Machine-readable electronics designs
------

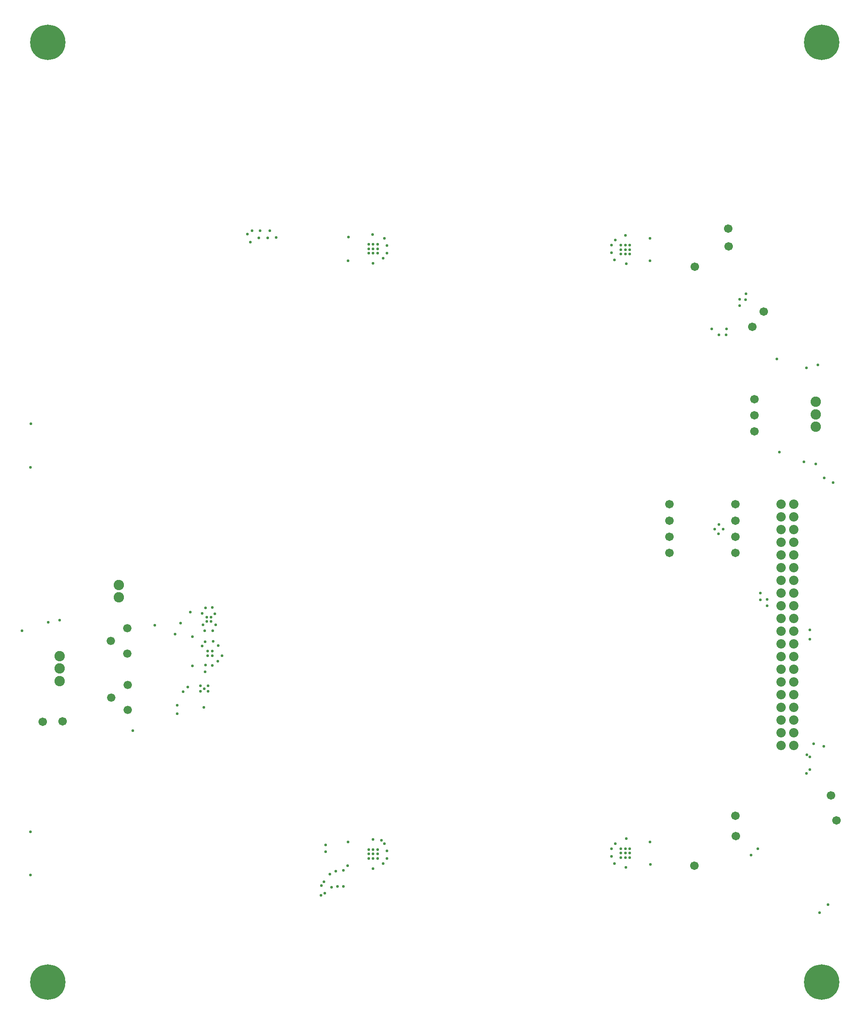
<source format=gbs>
G04*
G04 #@! TF.GenerationSoftware,Altium Limited,Altium Designer,23.2.1 (34)*
G04*
G04 Layer_Color=16711935*
%FSLAX25Y25*%
%MOIN*%
G70*
G04*
G04 #@! TF.SameCoordinates,E7D857CA-1885-45CB-8F30-69F116805D82*
G04*
G04*
G04 #@! TF.FilePolarity,Negative*
G04*
G01*
G75*
%ADD71C,0.27858*%
%ADD72C,0.07386*%
%ADD73C,0.06699*%
%ADD74C,0.08173*%
%ADD75C,0.06598*%
%ADD76C,0.02268*%
D71*
X840000Y60000D02*
D03*
X230000D02*
D03*
X840000Y800000D02*
D03*
X230000D02*
D03*
D72*
X808047Y436264D02*
D03*
X818047D02*
D03*
X808047Y426264D02*
D03*
X818047D02*
D03*
X808047Y416264D02*
D03*
X818047D02*
D03*
X808047Y406264D02*
D03*
X818047D02*
D03*
X808047Y396264D02*
D03*
X818047D02*
D03*
X808047Y386264D02*
D03*
X818047D02*
D03*
X808047Y376264D02*
D03*
X818047D02*
D03*
X808047Y366264D02*
D03*
X818047D02*
D03*
X808047Y356264D02*
D03*
X818047D02*
D03*
X808047Y346264D02*
D03*
X818047D02*
D03*
X808047Y336264D02*
D03*
X818047D02*
D03*
X808047Y326264D02*
D03*
X818047D02*
D03*
X808047Y316264D02*
D03*
X818047D02*
D03*
X808047Y306264D02*
D03*
X818047D02*
D03*
X808047Y296264D02*
D03*
X818047D02*
D03*
X808047Y286264D02*
D03*
X818047D02*
D03*
X808047Y276264D02*
D03*
X818047D02*
D03*
X808047Y266264D02*
D03*
X818047D02*
D03*
X808047Y256264D02*
D03*
X818047D02*
D03*
X808047Y246264D02*
D03*
X818047D02*
D03*
D73*
X772048Y397708D02*
D03*
X847319Y206799D02*
D03*
X740190Y623347D02*
D03*
X766638Y639248D02*
D03*
X766366Y653158D02*
D03*
X771951Y410514D02*
D03*
Y423320D02*
D03*
X772051Y436126D02*
D03*
X787008Y518831D02*
D03*
X720000Y410514D02*
D03*
Y397708D02*
D03*
Y423320D02*
D03*
Y436126D02*
D03*
X226208Y265031D02*
D03*
X241608Y265231D02*
D03*
X787008Y493631D02*
D03*
Y506231D02*
D03*
X772272Y174713D02*
D03*
X851685Y187307D02*
D03*
X772224Y190976D02*
D03*
X794425Y587898D02*
D03*
X785268Y575827D02*
D03*
X739858Y151618D02*
D03*
D74*
X835370Y497051D02*
D03*
Y506894D02*
D03*
Y516736D02*
D03*
X239508Y296931D02*
D03*
Y306773D02*
D03*
Y316616D02*
D03*
X286008Y362831D02*
D03*
Y372673D02*
D03*
D75*
X293004Y274088D02*
D03*
Y293773D02*
D03*
X280012Y283931D02*
D03*
X292604Y318688D02*
D03*
Y338373D02*
D03*
X279612Y328531D02*
D03*
D76*
X705100Y152626D02*
D03*
X314300Y340900D02*
D03*
X704800Y645574D02*
D03*
Y627774D02*
D03*
X842100Y456800D02*
D03*
X848953Y453131D02*
D03*
X791854Y366354D02*
D03*
X791800Y361000D02*
D03*
X765059Y574146D02*
D03*
X753563Y574118D02*
D03*
X764850Y569571D02*
D03*
X759216Y569425D02*
D03*
X762513Y416599D02*
D03*
X758760Y412811D02*
D03*
X755897Y416613D02*
D03*
X759079Y420354D02*
D03*
X775516Y597496D02*
D03*
X775398Y592410D02*
D03*
X780185Y597261D02*
D03*
X780280Y601984D02*
D03*
X844980Y120728D02*
D03*
X838543Y114394D02*
D03*
X789667Y164984D02*
D03*
X486531Y637264D02*
D03*
Y633764D02*
D03*
Y640764D02*
D03*
X490031Y637264D02*
D03*
Y640764D02*
D03*
Y633764D02*
D03*
X494406Y629783D02*
D03*
X495291Y645532D02*
D03*
X497563Y633819D02*
D03*
X676648Y628381D02*
D03*
X685404Y633081D02*
D03*
X483032Y633764D02*
D03*
X387417Y648779D02*
D03*
X389681Y642382D02*
D03*
X391059Y651514D02*
D03*
X396374Y646024D02*
D03*
X397488Y651514D02*
D03*
X403388Y646002D02*
D03*
X404988Y651602D02*
D03*
X409988Y646045D02*
D03*
X466788Y627802D02*
D03*
X466988Y646502D02*
D03*
X483032Y637264D02*
D03*
Y640764D02*
D03*
X497563Y639724D02*
D03*
X674376Y640094D02*
D03*
Y634188D02*
D03*
X485988Y648602D02*
D03*
X677534Y644129D02*
D03*
X681904Y633081D02*
D03*
Y636581D02*
D03*
Y640081D02*
D03*
X686088Y625602D02*
D03*
X688904Y633081D02*
D03*
Y636581D02*
D03*
Y640081D02*
D03*
X486288Y626002D02*
D03*
X685404Y636581D02*
D03*
Y640081D02*
D03*
X685488Y647802D02*
D03*
X828189Y224130D02*
D03*
X828308Y238807D02*
D03*
X830811Y227114D02*
D03*
X830744Y237110D02*
D03*
X784402Y159760D02*
D03*
X685370Y161389D02*
D03*
X677484Y168807D02*
D03*
X681870Y157889D02*
D03*
Y164889D02*
D03*
Y161389D02*
D03*
X685370Y157889D02*
D03*
Y164889D02*
D03*
X686096Y172715D02*
D03*
X688870Y157889D02*
D03*
Y161389D02*
D03*
X674327Y164772D02*
D03*
Y158866D02*
D03*
X688870Y164889D02*
D03*
X704696Y170215D02*
D03*
X685696Y150315D02*
D03*
X676598Y153059D02*
D03*
X490039Y160835D02*
D03*
X486244Y172153D02*
D03*
X492996Y171515D02*
D03*
X483039Y157335D02*
D03*
X490039D02*
D03*
Y164335D02*
D03*
X483039D02*
D03*
X486539Y157335D02*
D03*
Y164335D02*
D03*
X495299Y169004D02*
D03*
X483039Y160835D02*
D03*
X486539D02*
D03*
X497571Y163197D02*
D03*
X445284Y128271D02*
D03*
X448350Y129831D02*
D03*
X445595Y136031D02*
D03*
X453764Y134457D02*
D03*
X497571Y157291D02*
D03*
X448941Y167998D02*
D03*
Y162530D02*
D03*
X466496Y151515D02*
D03*
X494413Y153256D02*
D03*
X458488Y135047D02*
D03*
X447758Y138888D02*
D03*
X463114Y135146D02*
D03*
X452386Y144890D02*
D03*
X457110Y147348D02*
D03*
X463016Y147941D02*
D03*
X486244Y149319D02*
D03*
X466896Y170115D02*
D03*
X297108Y257831D02*
D03*
X342508Y351231D02*
D03*
X334808Y342431D02*
D03*
X330308Y333831D02*
D03*
X344108Y331731D02*
D03*
X354308Y309531D02*
D03*
X344208Y308831D02*
D03*
X332108Y271231D02*
D03*
Y278031D02*
D03*
X336608Y288631D02*
D03*
X239508Y344731D02*
D03*
X230408Y343331D02*
D03*
X209708Y336431D02*
D03*
X804808Y550631D02*
D03*
X806808Y477131D02*
D03*
X841669Y245476D02*
D03*
X833697Y247543D02*
D03*
X796984Y356303D02*
D03*
X797181Y361323D02*
D03*
X830842Y330024D02*
D03*
Y337307D02*
D03*
X356187Y317020D02*
D03*
X359908Y309331D02*
D03*
X354071Y304236D02*
D03*
X352506Y341092D02*
D03*
X351905Y350201D02*
D03*
X361748Y349807D02*
D03*
X362535Y341146D02*
D03*
X340488Y292327D02*
D03*
X363913Y312602D02*
D03*
X351807Y324413D02*
D03*
X364307Y324905D02*
D03*
X367260Y316933D02*
D03*
X828023Y543565D02*
D03*
X216374Y144295D02*
D03*
X216571Y178350D02*
D03*
X216866Y499610D02*
D03*
X216571Y465358D02*
D03*
X835565Y467888D02*
D03*
X826115Y469679D02*
D03*
X836933Y545857D02*
D03*
X356259Y288762D02*
D03*
Y293162D02*
D03*
X350259Y288762D02*
D03*
Y293162D02*
D03*
X353259Y290962D02*
D03*
X355353Y347241D02*
D03*
X358653D02*
D03*
X355353Y343941D02*
D03*
X358653D02*
D03*
X356187Y320620D02*
D03*
X359787D02*
D03*
Y317020D02*
D03*
X359681Y354728D02*
D03*
X354465Y354630D02*
D03*
X353108Y276331D02*
D03*
X360075Y336618D02*
D03*
X353874Y336520D02*
D03*
X360272Y328055D02*
D03*
X354108Y327931D02*
D03*
M02*

</source>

------

WHAT THE TASK REQUIRES.
Your reply should be a verbatim retyping of the lines from the one that holds "X353259Y290962D02*" through the last line of the entries.

YOUR RESPONSE.
X353259Y290962D02*
D03*
X355353Y347241D02*
D03*
X358653D02*
D03*
X355353Y343941D02*
D03*
X358653D02*
D03*
X356187Y320620D02*
D03*
X359787D02*
D03*
Y317020D02*
D03*
X359681Y354728D02*
D03*
X354465Y354630D02*
D03*
X353108Y276331D02*
D03*
X360075Y336618D02*
D03*
X353874Y336520D02*
D03*
X360272Y328055D02*
D03*
X354108Y327931D02*
D03*
M02*

</source>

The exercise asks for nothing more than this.